■ DIRECTIVE
Although the entries contain pictures, repeat only their words, exactly as written.

■ GIVEN ENTRIES
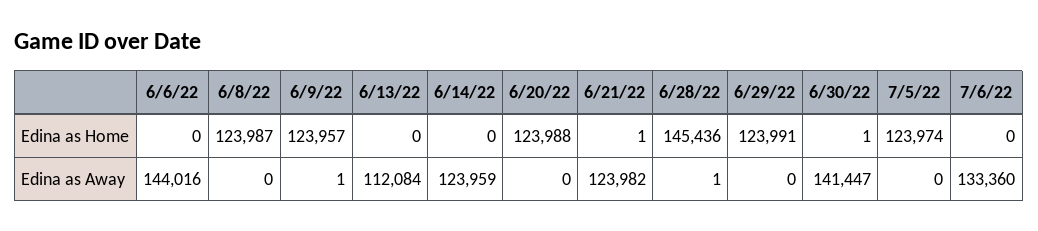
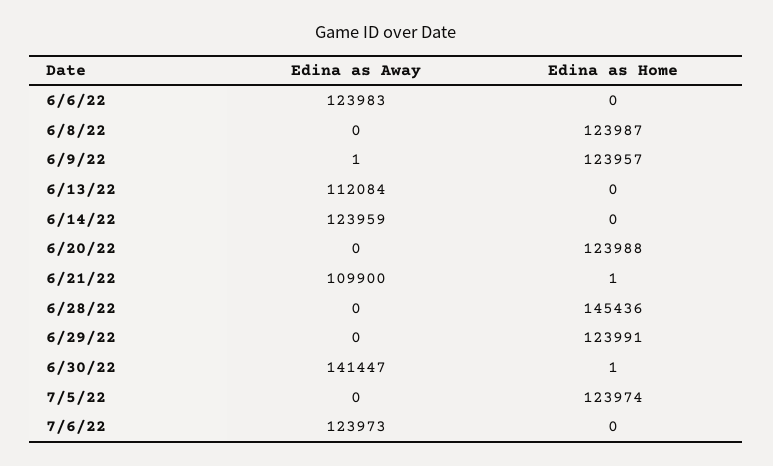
  {
    "6/6/22": {
      "Edina as Home": 0,
-     "Edina as Away": 144016
+     "Edina as Away": 123983
    },
    "6/8/22": {
      "Edina as Home": 123987,
      "Edina as Away": 0
    },
    "6/9/22": {
      "Edina as Home": 123957,
      "Edina as Away": 1
    },
    "6/13/22": {
      "Edina as Home": 0,
      "Edina as Away": 112084
    },
    "6/14/22": {
      "Edina as Home": 0,
      "Edina as Away": 123959
    },
    "6/20/22": {
      "Edina as Home": 123988,
      "Edina as Away": 0
    },
    "6/21/22": {
      "Edina as Home": 1,
-     "Edina as Away": 123982
+     "Edina as Away": 109900
    },
    "6/28/22": {
      "Edina as Home": 145436,
-     "Edina as Away": 1
+     "Edina as Away": 0
    },
    "6/29/22": {
      "Edina as Home": 123991,
      "Edina as Away": 0
    },
    "6/30/22": {
      "Edina as Home": 1,
      "Edina as Away": 141447
    },
    "7/5/22": {
      "Edina as Home": 123974,
      "Edina as Away": 0
    },
    "7/6/22": {
      "Edina as Home": 0,
-     "Edina as Away": 133360
+     "Edina as Away": 123973
    }
  }

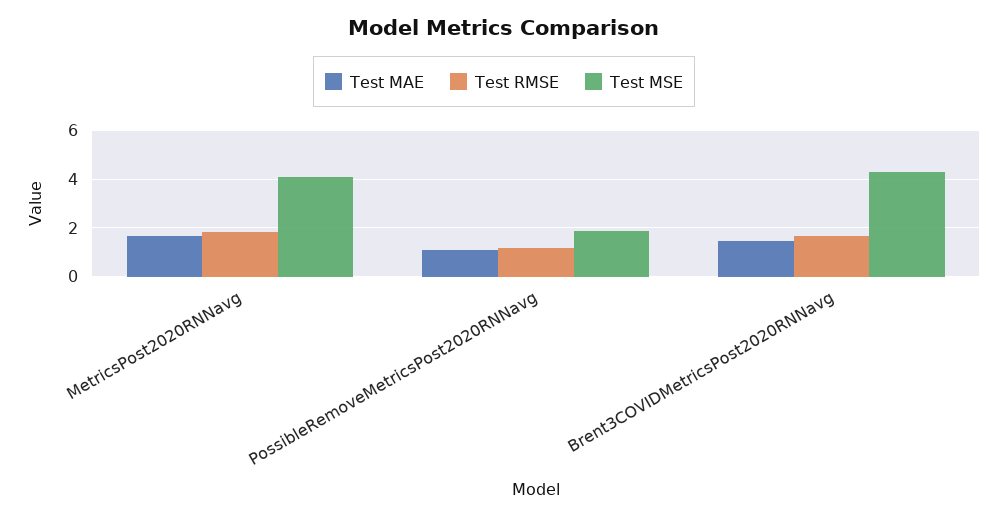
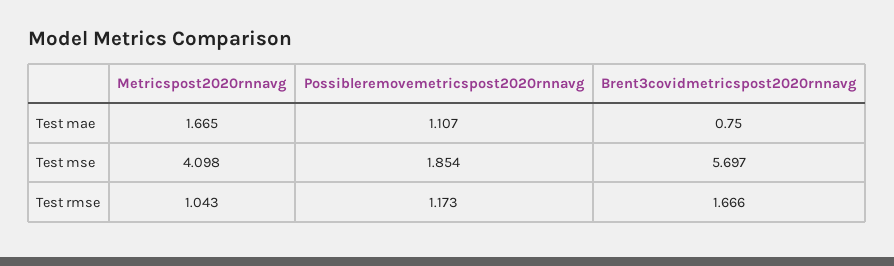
  {
    "Test MAE": {
      "MetricsPost2020RNNavg": 1.665,
      "PossibleRemoveMetricsPost2020RNNavg": 1.107,
-     "Brent3COVIDMetricsPost2020RNNavg": 1.5
+     "Brent3COVIDMetricsPost2020RNNavg": 0.75
    },
    "Test RMSE": {
-     "MetricsPost2020RNNavg": 1.75,
+     "MetricsPost2020RNNavg": 1.043,
      "PossibleRemoveMetricsPost2020RNNavg": 1.173,
      "Brent3COVIDMetricsPost2020RNNavg": 1.666
    },
    "Test MSE": {
      "MetricsPost2020RNNavg": 4.098,
      "PossibleRemoveMetricsPost2020RNNavg": 1.854,
-     "Brent3COVIDMetricsPost2020RNNavg": 4.25
+     "Brent3COVIDMetricsPost2020RNNavg": 5.697
    }
  }

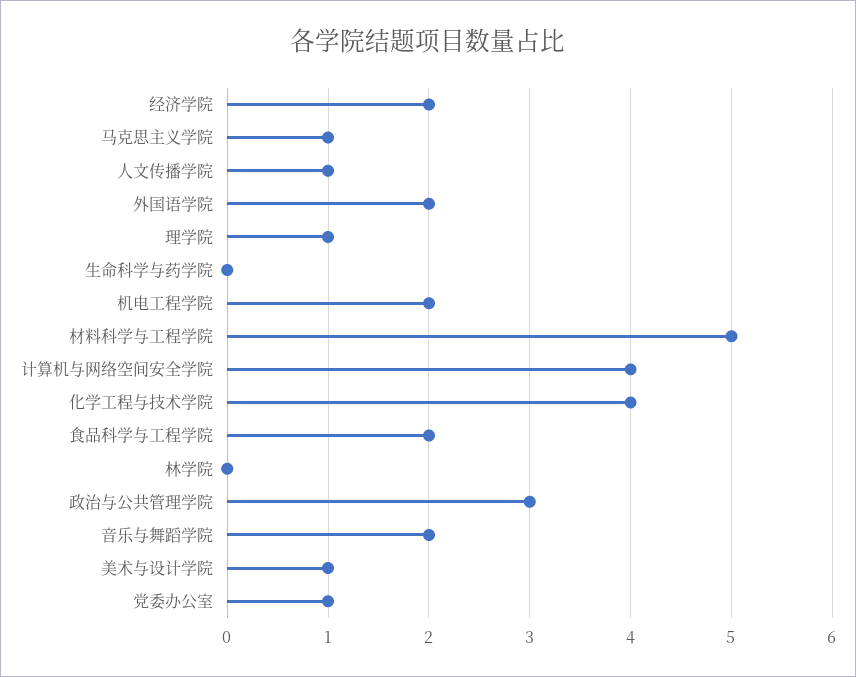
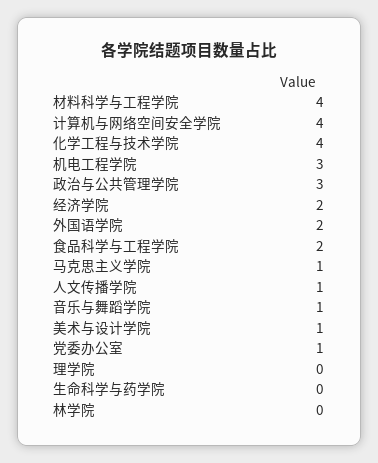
  {
    "经济学院": 2,
    "马克思主义学院": 1,
    "人文传播学院": 1,
    "外国语学院": 2,
-   "理学院": 1,
+   "理学院": 0,
    "生命科学与药学院": 0,
-   "机电工程学院": 2,
+   "机电工程学院": 3,
-   "材料科学与工程学院": 5,
+   "材料科学与工程学院": 4,
    "计算机与网络空间安全学院": 4,
    "化学工程与技术学院": 4,
    "食品科学与工程学院": 2,
    "林学院": 0,
    "政治与公共管理学院": 3,
-   "音乐与舞蹈学院": 2,
+   "音乐与舞蹈学院": 1,
    "美术与设计学院": 1,
    "党委办公室": 1
  }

■ SOLUTION TO THIS EXERCISE
  {
    "6/6/22": {
      "Edina as Home": 0,
-     "Edina as Away": 144016
+     "Edina as Away": 123983
    },
    "6/8/22": {
      "Edina as Home": 123987,
      "Edina as Away": 0
    },
    "6/9/22": {
      "Edina as Home": 123957,
      "Edina as Away": 1
    },
    "6/13/22": {
      "Edina as Home": 0,
      "Edina as Away": 112084
    },
    "6/14/22": {
      "Edina as Home": 0,
      "Edina as Away": 123959
    },
    "6/20/22": {
      "Edina as Home": 123988,
      "Edina as Away": 0
    },
    "6/21/22": {
      "Edina as Home": 1,
-     "Edina as Away": 123982
+     "Edina as Away": 109900
    },
    "6/28/22": {
      "Edina as Home": 145436,
-     "Edina as Away": 1
+     "Edina as Away": 0
    },
    "6/29/22": {
      "Edina as Home": 123991,
      "Edina as Away": 0
    },
    "6/30/22": {
      "Edina as Home": 1,
      "Edina as Away": 141447
    },
    "7/5/22": {
      "Edina as Home": 123974,
      "Edina as Away": 0
    },
    "7/6/22": {
      "Edina as Home": 0,
-     "Edina as Away": 133360
+     "Edina as Away": 123973
    }
  }

  {
    "Test MAE": {
      "MetricsPost2020RNNavg": 1.665,
      "PossibleRemoveMetricsPost2020RNNavg": 1.107,
-     "Brent3COVIDMetricsPost2020RNNavg": 1.5
+     "Brent3COVIDMetricsPost2020RNNavg": 0.75
    },
    "Test RMSE": {
-     "MetricsPost2020RNNavg": 1.75,
+     "MetricsPost2020RNNavg": 1.043,
      "PossibleRemoveMetricsPost2020RNNavg": 1.173,
      "Brent3COVIDMetricsPost2020RNNavg": 1.666
    },
    "Test MSE": {
      "MetricsPost2020RNNavg": 4.098,
      "PossibleRemoveMetricsPost2020RNNavg": 1.854,
-     "Brent3COVIDMetricsPost2020RNNavg": 4.25
+     "Brent3COVIDMetricsPost2020RNNavg": 5.697
    }
  }

  {
    "经济学院": 2,
    "马克思主义学院": 1,
    "人文传播学院": 1,
    "外国语学院": 2,
-   "理学院": 1,
+   "理学院": 0,
    "生命科学与药学院": 0,
-   "机电工程学院": 2,
+   "机电工程学院": 3,
-   "材料科学与工程学院": 5,
+   "材料科学与工程学院": 4,
    "计算机与网络空间安全学院": 4,
    "化学工程与技术学院": 4,
    "食品科学与工程学院": 2,
    "林学院": 0,
    "政治与公共管理学院": 3,
-   "音乐与舞蹈学院": 2,
+   "音乐与舞蹈学院": 1,
    "美术与设计学院": 1,
    "党委办公室": 1
  }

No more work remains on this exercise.